À Paris, "foyer où se forge une nouvelle culture typographique", le marché de l’édition est en plein essor, puisque la production annuelle des presses fait plus que doubler : elle passe de 150 à 350 titres en moyenne de 1525 à 1530. Et, autre évolution, la répartition des rôles au sein des imprimeries — entre pressiers, compositeurs, encreurs, correcteurs et fondeurs — se redéfinit : ces derniers tendent à se détacher de leur atelier et à exercer en tant qu’indépendants, ce qui ouvre des perspectives au jeune homme…
Au cours de sa formation, Claude Garamont s’emploie "à tailler des poinçons avec un outillage qui s’apparente à celui des orfèvres : il doit en outre savoir frapper les matrices de cuivre, les justifier, vérifier leur profondeur et leur planéité ; c’est également à lui qu’il revient de fabriquer le moule approprié à chaque jeu de caractères". Cependant, son apprentissage connaît une brusque interruption en 1534, avec la condamnation d’Antoine Augereau, proche de la Réforme, par les théologiens de la Sorbonne. Celui-ci a notamment eu l’audace de publier un écrit ouvertement évangélique : Le Miroir de l’âme pécheresse de Marguerite de Navarre, auquel est jointe une Épître familière de prier Dieu (voir, en dépit de ses imprécisions historiques, le roman d’Anne Cuneo, Le Maître de Garamond, paru chez Stock en 2003).
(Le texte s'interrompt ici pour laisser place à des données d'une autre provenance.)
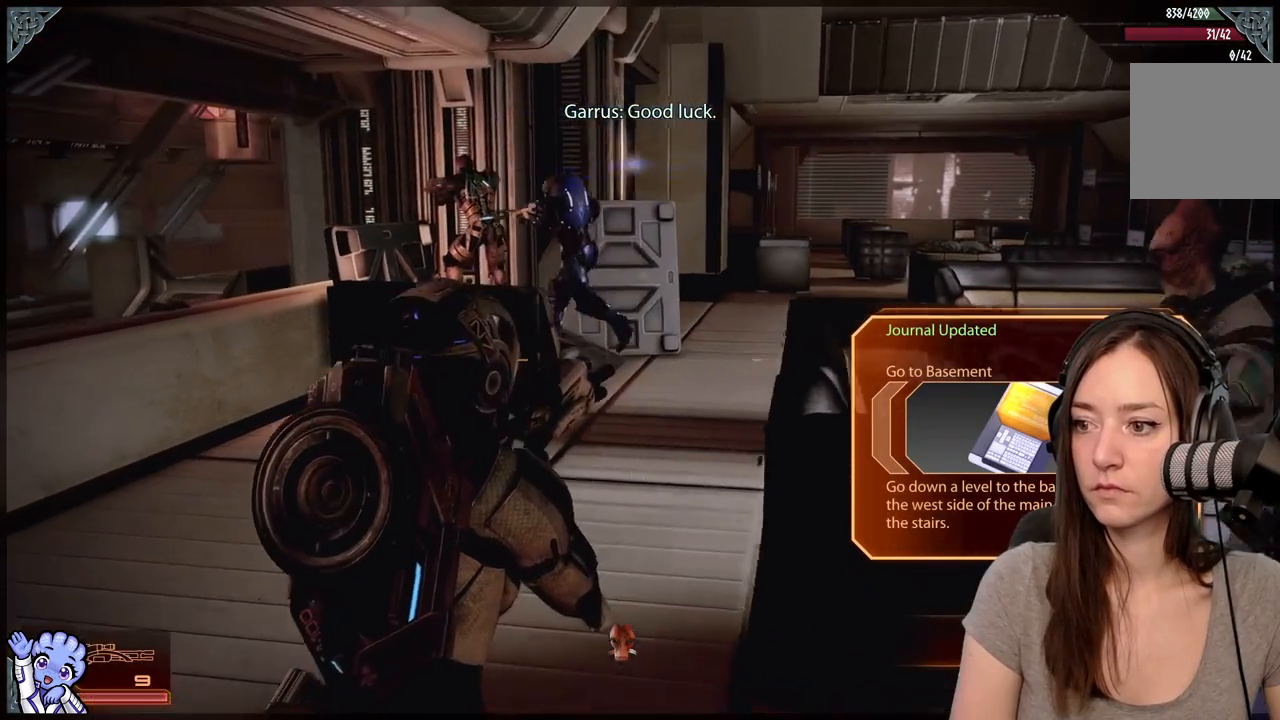
{"dt_ms": 500, "buttons": [], "left_stick": "down-right", "right_stick": "right", "events": [[283, "right_stick", "right"], [483, "left_stick", "down-right"]]}
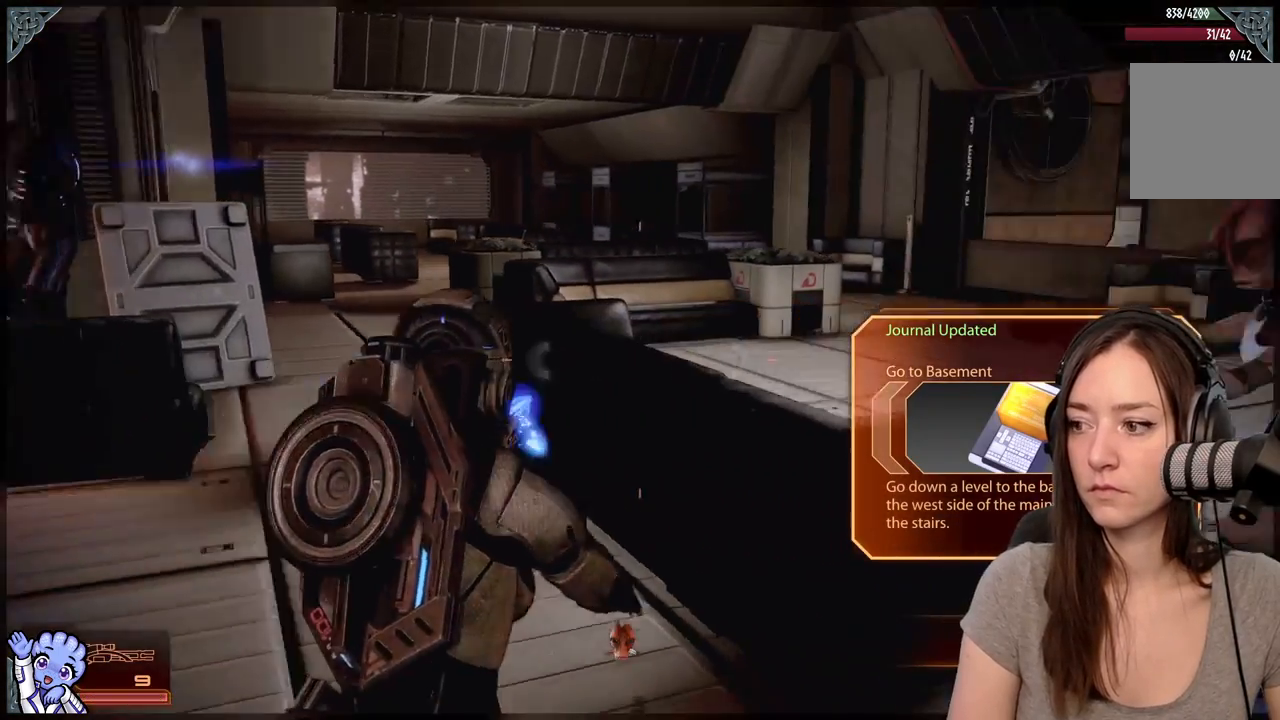
{"dt_ms": 500, "buttons": [], "left_stick": "center", "right_stick": "down-right", "events": [[233, "left_stick", "up-right"], [333, "left_stick", "center"], [350, "right_stick", "center"], [500, "right_stick", "down-right"]]}
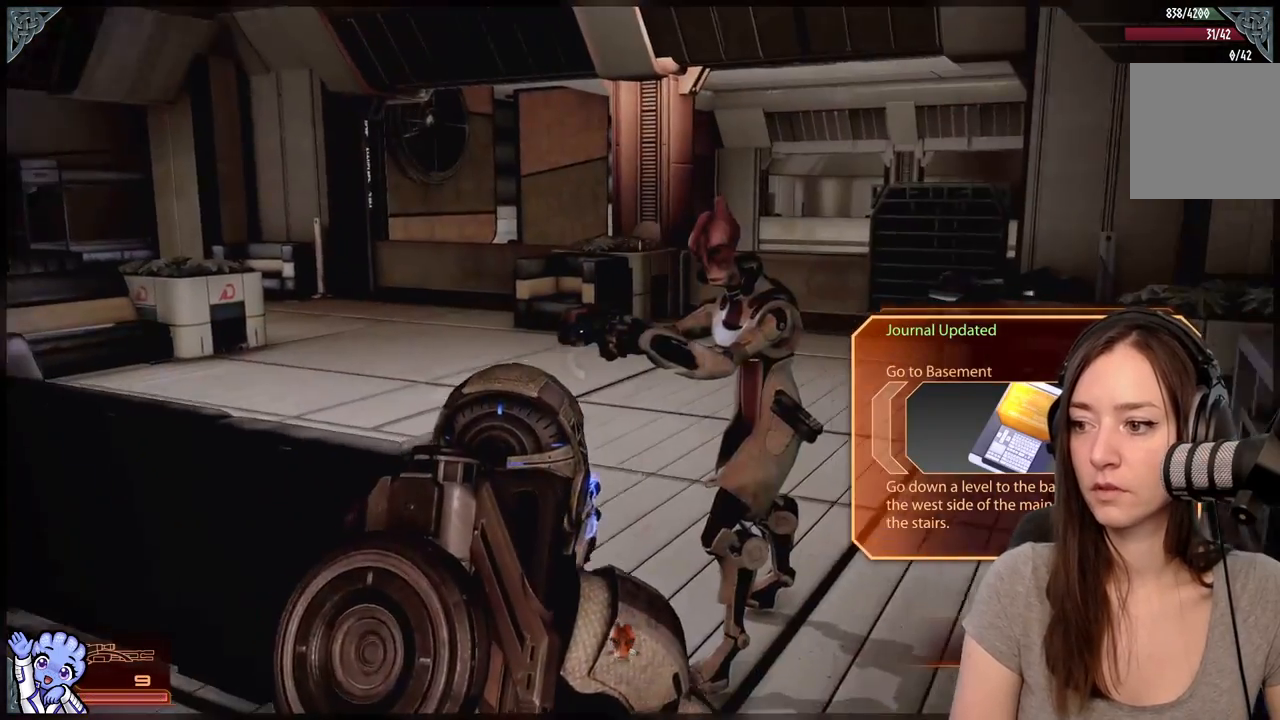
{"dt_ms": 500, "buttons": [], "left_stick": "center", "right_stick": "center", "events": [[33, "left_stick", "right"], [267, "right_stick", "center"], [317, "left_stick", "center"]]}
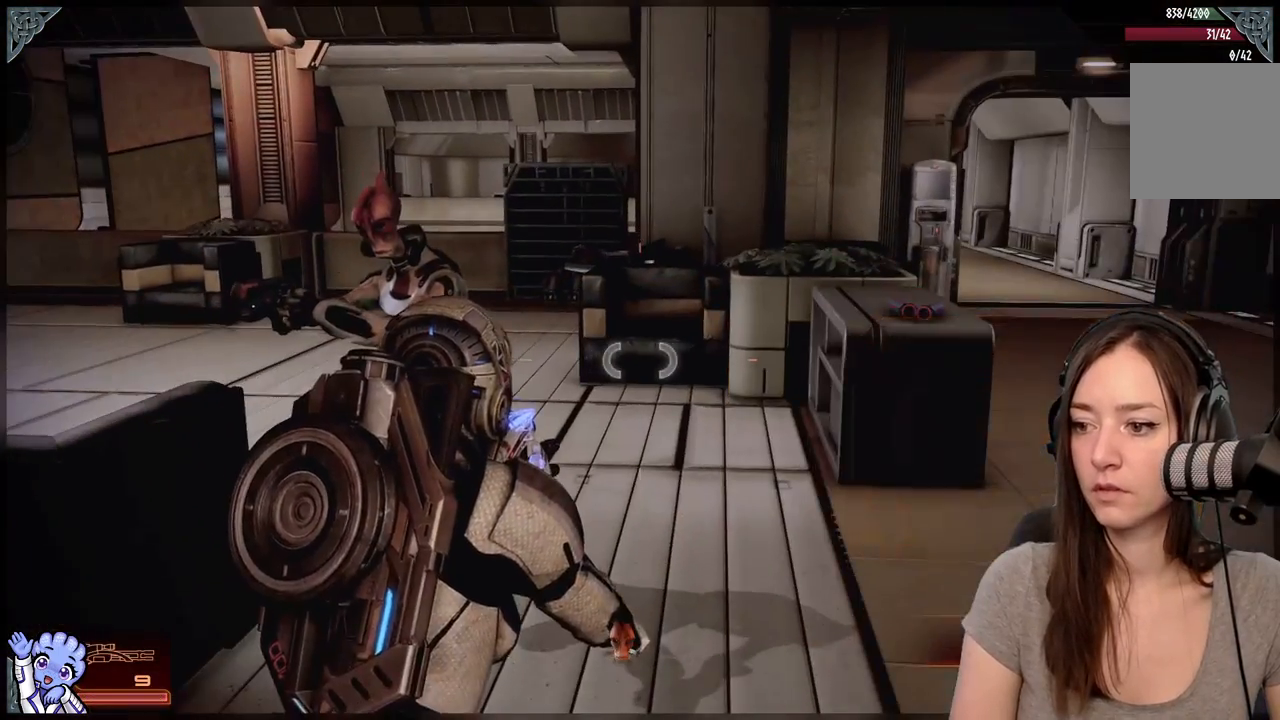
{"dt_ms": 500, "buttons": [], "left_stick": "up-right", "right_stick": "center", "events": [[50, "left_stick", "up-right"]]}
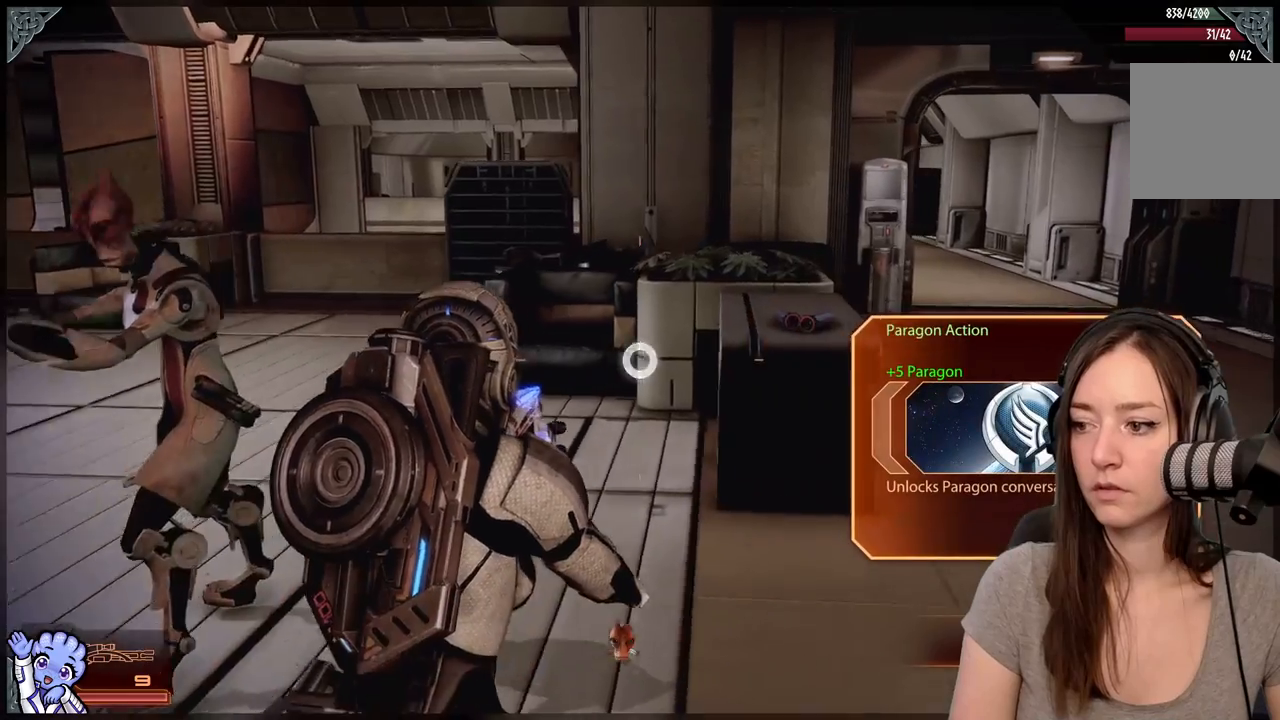
{"dt_ms": 1000, "buttons": [], "left_stick": "up", "right_stick": "down-left"}
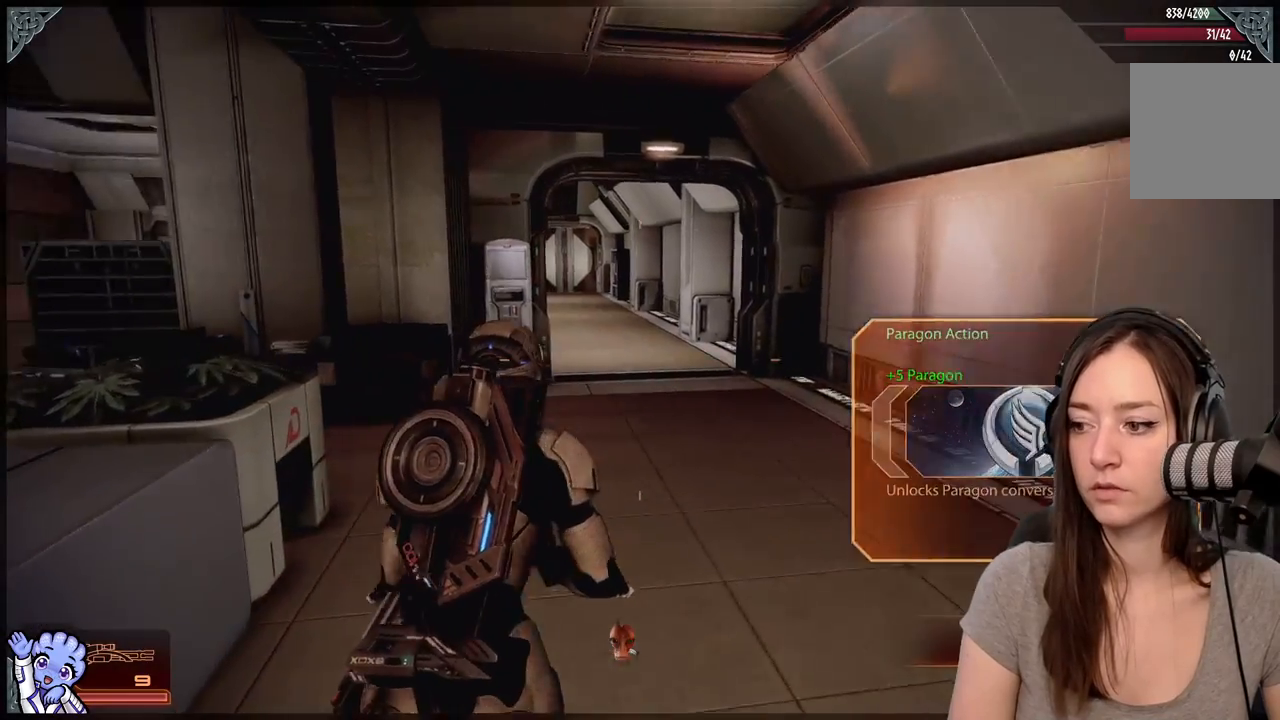
{"dt_ms": 500, "buttons": [], "left_stick": "up-right", "right_stick": "center", "events": [[67, "right_stick", "left"], [200, "left_stick", "up-right"], [217, "right_stick", "center"]]}
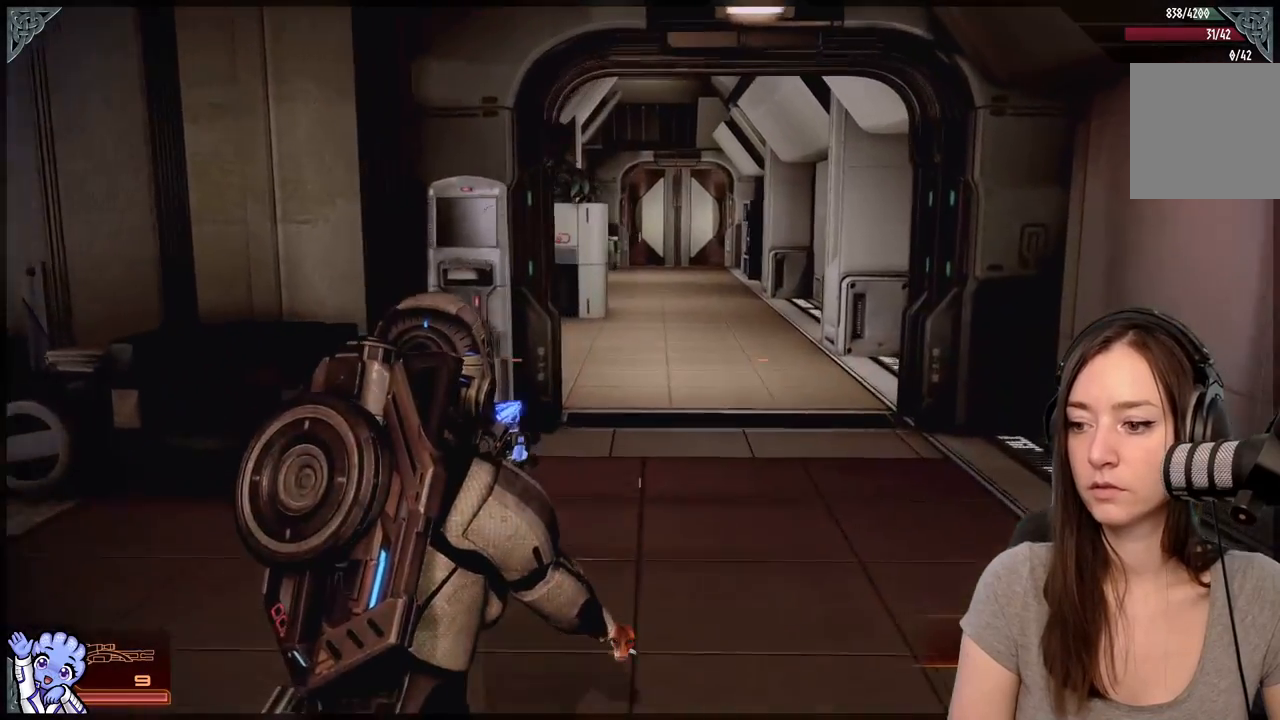
{"dt_ms": 500, "buttons": ["A"], "left_stick": "up", "right_stick": "center"}
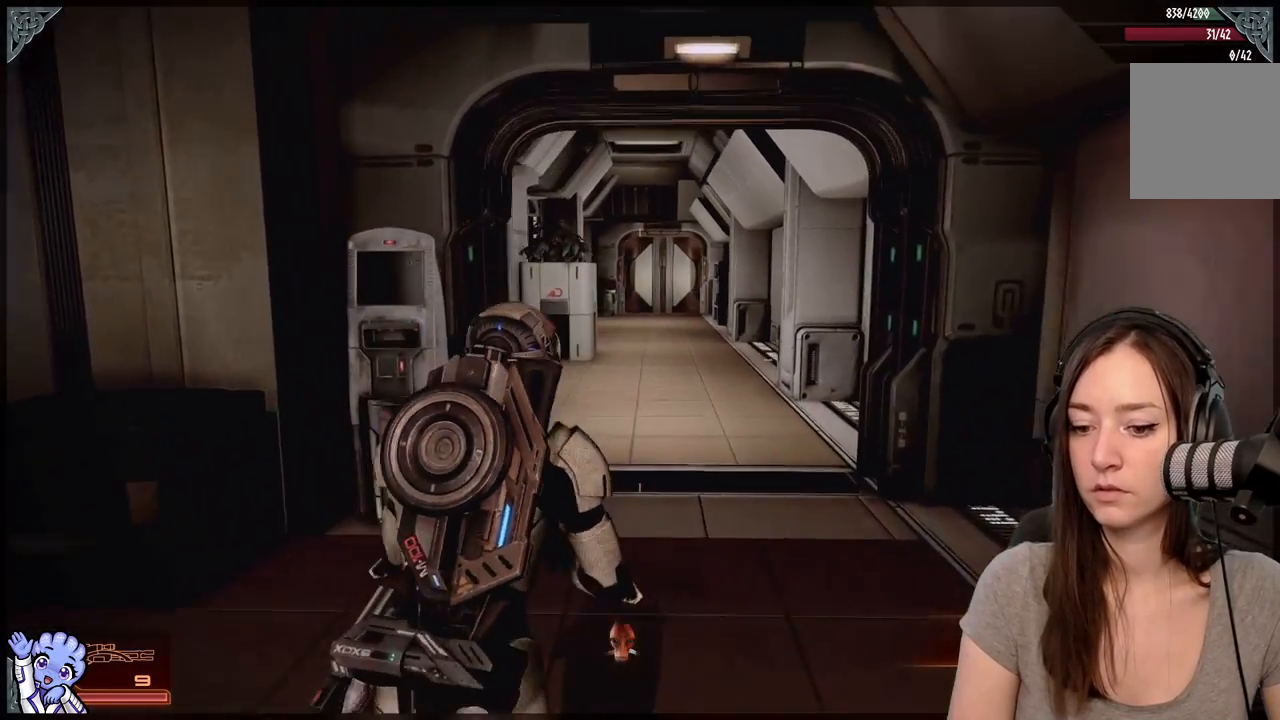
{"dt_ms": 500, "buttons": ["A"], "left_stick": "up", "right_stick": "center", "events": []}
Claude Garamont achève son apprentissage chez Simon de Colines en 1534-1535. Puis il s’établit à son propre compte, tout en conservant une activité de compagnon fondeur à l’atelier du Soleil d’Or, dirigé par Claude Chevallon et Charlotte Guillard, dont on peut voir ici la marque. C’est dans cette imprimerie qu’il fait une rencontre décisive pour la suite de sa carrière : celle de Jean de Gagny, théologien humaniste, universitaire de renom et premier aumônier du roi, qui remarque son talent et devient son protecteur jusqu’en 1545-1546, date probable de leur rupture.
Le Romain de Garamont et les Grecs du roi
Après ses premiers poinçons en 1535 et 1536, Claude Garamont taille en 1537 un romain de petit corps (9,5 points) qui sera largement employé par les imprimeurs-éditeurs parisiens et qui lui servira de carte de visite. On le retrouve notamment dans la Briefve et fructueuse exposition sus les epistres sainct Paul, imprimée par Conrad Néobar en 1540.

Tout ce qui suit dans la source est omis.